Отрывок:
▼
Себе же я лишний раз доказал «Сибириадой», что нет скучных историй, все может быть предметом искусства — история члена партии, любые самые официозные темы. Толкование, интерпретация — вот чем живет искусство. Режиссерская профессия — это прежде всего искусство интерпретации.
Грустная слепота! А мой друг Миша Ромадин? Я сказал ему:
— Буду делать фильм о нефтяниках. Пойдешь на картину художником?
— Я? Чтобы я делал фильм про черную жижу?! Не-е-т! Сроду не делал и делать не буду.
Говорили, что Кончаловский продался большевикам, снимает госзаказ. Грустно думать, но Чехов был прав, говоря, что русская интеллигенция мыслит партийно. Даже если это мысль антибольшевистская и либеральная, она все равно по методу своего утверждения большевистская. Руби сплеча, не вникая в суть.
Недавно по радио я услышал интервью одного кинорежиссера.
— Я не люблю Кончаловского, — сказал он, и пояснил: — Кончаловский всю жизнь прожил счастливо, в достатке, и вообще мы с ним люди, так сказать, разных взглядов.
Мне подумалось, что в этом высказывании человека, с которым за всю жизнь мы двумя словами не обменялись, как в капле, отразилась суть неприязни ко мне у русско-советской интеллигенции. В первой книге я уже писал, что, будь я алкоголик, нищий, сын диссидента, к моим картинам относились бы много лучше. Да, все-таки я слишком благополучный человек, чтобы коллеги считали меня заслуживающим внимания художником. Поменял ли бы я свою судьбу, мечты, радости, надежды, восторги, разочарования на успех и признание своего творчества у тех, кто меня не любит? Нет, не думаю. Конечно, обидно наталкиваться на предвзятость. Но несчастным из-за этого не буду. Как говорится, себе дороже...
А зрители приняли «Сибириаду» очень хорошо. Помню, как мы возили ее в Томск, где снимались многие сцены. Просмотр происходил во Дворце спорта, в зале на пятнадцать тысяч зрителей, пять часов подряд с коротким перерывом. Никогда не мог представить, что пятнадцатитысячный зал может в такой напряженной тишине следить за экраном. Слышно было, как у кого-то упал номерок, когда Спиридон убивал Кольку Устюжанина. Мертвая тишина. Волнующие мгновенья...
Интересно, вы не знаете, почему все-таки кому-то счастливое и благополучное детство прощается (скажем, лорду Спенсеру), а кому-то — ни за что и никогда?
Гран-при спесиальЕрмаш очень нервничал после этой картины. Она ему нравилась. Как и прочим марксистам, человеческое ему не было чуждо. Помню, как он расхаживал по кабинету взад-вперед, взад-вперед... Наконец, сказал:
— Ну, ладно. Засылаю.
Подразумевалось, что он отправляет «Сибириаду» на дачи членов Политбюро. Реакция последовала недели через две. Кисло-сладкая. Косыгину картина не понравилась — я узнал это от Ермаша.
▲
Исходные записи:
▼
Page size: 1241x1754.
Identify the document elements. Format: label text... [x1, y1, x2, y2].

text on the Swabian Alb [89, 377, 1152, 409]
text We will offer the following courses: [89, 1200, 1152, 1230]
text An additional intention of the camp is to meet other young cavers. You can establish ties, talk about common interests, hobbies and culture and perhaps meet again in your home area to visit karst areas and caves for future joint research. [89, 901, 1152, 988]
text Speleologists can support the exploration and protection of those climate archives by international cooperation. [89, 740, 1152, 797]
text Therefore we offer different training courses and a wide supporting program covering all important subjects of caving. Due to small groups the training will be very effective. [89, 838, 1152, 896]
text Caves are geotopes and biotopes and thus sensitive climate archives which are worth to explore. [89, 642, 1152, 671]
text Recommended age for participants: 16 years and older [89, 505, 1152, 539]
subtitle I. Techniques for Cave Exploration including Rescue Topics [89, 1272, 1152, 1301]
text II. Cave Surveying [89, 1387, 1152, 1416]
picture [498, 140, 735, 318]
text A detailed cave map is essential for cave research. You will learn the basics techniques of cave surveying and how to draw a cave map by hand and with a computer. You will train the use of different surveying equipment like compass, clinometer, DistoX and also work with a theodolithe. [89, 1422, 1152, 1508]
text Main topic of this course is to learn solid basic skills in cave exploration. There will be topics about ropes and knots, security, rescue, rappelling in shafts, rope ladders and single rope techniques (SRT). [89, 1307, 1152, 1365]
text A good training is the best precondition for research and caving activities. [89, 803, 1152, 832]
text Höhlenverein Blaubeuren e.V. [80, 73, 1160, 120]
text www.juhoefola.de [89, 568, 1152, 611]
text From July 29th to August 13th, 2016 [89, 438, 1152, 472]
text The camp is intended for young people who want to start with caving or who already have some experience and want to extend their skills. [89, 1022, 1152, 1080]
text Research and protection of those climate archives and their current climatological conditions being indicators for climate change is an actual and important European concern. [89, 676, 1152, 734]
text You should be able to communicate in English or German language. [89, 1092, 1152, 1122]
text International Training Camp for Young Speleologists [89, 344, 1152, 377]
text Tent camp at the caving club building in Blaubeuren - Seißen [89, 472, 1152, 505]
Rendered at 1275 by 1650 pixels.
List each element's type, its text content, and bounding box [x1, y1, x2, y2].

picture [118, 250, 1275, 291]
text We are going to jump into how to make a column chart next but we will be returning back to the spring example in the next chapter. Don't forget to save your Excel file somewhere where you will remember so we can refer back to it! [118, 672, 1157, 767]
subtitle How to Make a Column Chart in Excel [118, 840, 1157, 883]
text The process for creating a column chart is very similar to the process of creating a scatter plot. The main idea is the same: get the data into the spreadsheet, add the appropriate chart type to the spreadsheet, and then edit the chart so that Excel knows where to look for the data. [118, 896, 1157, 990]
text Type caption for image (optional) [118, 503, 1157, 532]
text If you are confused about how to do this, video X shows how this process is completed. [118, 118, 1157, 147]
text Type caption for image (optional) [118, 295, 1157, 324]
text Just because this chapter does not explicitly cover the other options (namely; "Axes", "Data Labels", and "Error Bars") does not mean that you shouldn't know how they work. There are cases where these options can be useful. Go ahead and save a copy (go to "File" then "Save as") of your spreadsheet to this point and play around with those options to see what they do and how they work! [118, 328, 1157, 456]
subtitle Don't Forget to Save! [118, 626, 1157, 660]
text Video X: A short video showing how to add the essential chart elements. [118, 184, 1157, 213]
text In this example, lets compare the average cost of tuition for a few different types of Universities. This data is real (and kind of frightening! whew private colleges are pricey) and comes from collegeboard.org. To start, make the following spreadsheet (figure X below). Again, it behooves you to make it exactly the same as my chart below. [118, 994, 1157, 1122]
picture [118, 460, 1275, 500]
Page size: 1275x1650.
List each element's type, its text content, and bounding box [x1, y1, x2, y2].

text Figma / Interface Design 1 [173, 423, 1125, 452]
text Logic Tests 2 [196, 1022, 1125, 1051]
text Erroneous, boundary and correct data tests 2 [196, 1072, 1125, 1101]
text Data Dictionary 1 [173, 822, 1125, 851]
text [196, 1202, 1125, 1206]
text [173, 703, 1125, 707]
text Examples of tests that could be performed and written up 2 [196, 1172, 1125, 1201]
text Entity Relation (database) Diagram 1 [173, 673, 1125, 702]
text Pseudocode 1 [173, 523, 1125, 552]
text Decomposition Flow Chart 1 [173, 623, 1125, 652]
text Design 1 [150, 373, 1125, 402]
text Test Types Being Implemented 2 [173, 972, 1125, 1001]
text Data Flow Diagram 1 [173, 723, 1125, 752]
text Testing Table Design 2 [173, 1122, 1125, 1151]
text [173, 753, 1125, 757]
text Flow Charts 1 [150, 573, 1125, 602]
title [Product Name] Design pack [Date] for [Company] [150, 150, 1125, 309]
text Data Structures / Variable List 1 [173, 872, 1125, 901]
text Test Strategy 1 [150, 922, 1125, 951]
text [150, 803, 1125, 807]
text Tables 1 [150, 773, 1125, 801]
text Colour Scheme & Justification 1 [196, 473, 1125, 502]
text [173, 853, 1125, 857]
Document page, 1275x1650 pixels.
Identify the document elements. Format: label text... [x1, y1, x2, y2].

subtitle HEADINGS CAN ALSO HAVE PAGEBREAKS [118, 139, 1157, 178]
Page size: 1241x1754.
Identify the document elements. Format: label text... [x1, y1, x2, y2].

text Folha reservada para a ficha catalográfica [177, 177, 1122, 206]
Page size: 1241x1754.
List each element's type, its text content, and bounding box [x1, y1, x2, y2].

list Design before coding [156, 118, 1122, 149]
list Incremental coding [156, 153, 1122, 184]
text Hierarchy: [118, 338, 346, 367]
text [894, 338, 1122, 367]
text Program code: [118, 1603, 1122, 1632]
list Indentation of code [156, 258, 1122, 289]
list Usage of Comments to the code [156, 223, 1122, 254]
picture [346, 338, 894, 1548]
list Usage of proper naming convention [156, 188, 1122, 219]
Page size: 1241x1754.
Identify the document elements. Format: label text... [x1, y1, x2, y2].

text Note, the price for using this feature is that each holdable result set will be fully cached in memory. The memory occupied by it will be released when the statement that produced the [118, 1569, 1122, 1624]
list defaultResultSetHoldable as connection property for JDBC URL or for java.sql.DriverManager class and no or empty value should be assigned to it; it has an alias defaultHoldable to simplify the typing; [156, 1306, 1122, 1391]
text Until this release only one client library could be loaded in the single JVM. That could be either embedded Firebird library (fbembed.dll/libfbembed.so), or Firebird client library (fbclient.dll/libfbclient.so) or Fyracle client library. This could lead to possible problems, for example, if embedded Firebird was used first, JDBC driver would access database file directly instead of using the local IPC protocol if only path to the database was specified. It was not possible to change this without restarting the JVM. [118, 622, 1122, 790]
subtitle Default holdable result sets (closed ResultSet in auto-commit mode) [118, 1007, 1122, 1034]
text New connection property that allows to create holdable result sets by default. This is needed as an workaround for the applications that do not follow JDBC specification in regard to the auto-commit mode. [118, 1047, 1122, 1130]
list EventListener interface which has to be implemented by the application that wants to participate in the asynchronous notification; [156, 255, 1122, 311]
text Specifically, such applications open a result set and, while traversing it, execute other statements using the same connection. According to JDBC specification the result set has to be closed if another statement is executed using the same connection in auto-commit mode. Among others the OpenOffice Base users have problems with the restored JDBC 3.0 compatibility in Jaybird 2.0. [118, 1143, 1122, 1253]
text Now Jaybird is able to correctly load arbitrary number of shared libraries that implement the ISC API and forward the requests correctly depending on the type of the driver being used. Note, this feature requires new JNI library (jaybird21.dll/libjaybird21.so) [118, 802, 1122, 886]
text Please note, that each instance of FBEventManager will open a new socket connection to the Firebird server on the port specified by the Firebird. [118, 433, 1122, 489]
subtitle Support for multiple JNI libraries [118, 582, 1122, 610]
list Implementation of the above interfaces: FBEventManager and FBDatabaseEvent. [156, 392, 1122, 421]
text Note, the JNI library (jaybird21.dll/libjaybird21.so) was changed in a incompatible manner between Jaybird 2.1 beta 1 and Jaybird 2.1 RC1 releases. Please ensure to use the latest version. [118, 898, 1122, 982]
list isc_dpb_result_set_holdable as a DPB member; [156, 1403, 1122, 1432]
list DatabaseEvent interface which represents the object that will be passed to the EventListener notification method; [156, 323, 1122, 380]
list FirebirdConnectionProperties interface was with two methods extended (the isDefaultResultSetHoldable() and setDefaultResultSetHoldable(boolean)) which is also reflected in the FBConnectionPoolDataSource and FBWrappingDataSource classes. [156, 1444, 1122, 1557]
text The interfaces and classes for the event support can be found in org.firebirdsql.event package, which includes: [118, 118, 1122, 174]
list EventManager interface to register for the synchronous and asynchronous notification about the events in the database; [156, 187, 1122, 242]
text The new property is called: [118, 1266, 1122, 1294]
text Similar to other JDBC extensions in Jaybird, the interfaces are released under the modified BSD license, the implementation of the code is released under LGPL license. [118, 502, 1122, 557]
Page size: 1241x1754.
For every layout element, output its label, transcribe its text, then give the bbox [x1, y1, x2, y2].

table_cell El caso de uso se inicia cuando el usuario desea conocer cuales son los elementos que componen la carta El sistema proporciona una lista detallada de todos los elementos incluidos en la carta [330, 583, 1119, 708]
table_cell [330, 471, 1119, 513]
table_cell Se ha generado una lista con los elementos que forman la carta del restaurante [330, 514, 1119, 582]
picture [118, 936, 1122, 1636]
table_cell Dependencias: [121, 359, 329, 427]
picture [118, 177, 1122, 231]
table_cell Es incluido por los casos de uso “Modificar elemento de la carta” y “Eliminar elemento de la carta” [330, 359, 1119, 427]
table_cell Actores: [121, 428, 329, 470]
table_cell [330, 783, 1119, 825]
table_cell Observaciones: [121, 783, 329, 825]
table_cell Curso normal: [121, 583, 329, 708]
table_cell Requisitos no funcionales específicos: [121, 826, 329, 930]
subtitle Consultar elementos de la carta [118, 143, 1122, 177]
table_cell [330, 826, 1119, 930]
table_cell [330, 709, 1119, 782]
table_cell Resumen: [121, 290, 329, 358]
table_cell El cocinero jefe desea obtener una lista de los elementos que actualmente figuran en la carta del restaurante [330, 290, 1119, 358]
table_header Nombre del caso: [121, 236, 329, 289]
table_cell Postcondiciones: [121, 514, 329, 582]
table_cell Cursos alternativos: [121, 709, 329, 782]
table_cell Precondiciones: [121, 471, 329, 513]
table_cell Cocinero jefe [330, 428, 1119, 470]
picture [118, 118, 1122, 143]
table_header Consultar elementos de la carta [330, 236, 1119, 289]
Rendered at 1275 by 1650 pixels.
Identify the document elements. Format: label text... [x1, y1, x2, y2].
▲
Список заданий:
1. На сколько зрителей был рассчитан зал во Дворце спорта в Томске, где, согласно отрывку, показывали «Сибириаду»?
2. Перепишите фрагмент отрывка, начиная с «Интересно, вы не» и заканчивая «это от Ермаша.», поменяв «недели через две» на «через месяц».

Решения упражнения:
1. На пятнадцать тысяч зрителей.

2.
Интересно, вы не знаете, почему все-таки кому-то счастливое и благополучное детство прощается (скажем, лорду Спенсеру), а кому-то — ни за что и никогда?
Гран-при спесиальЕрмаш очень нервничал после этой картины. Она ему нравилась. Как и прочим марксистам, человеческое ему не было чуждо. Помню, как он расхаживал по кабинету взад-вперед, взад-вперед... Наконец, сказал:
— Ну, ладно. Засылаю.
Подразумевалось, что он отправляет «Сибириаду» на дачи членов Политбюро. Реакция последовала через месяц. Кисло-сладкая. Косыгину картина не понравилась — я узнал это от Ермаша.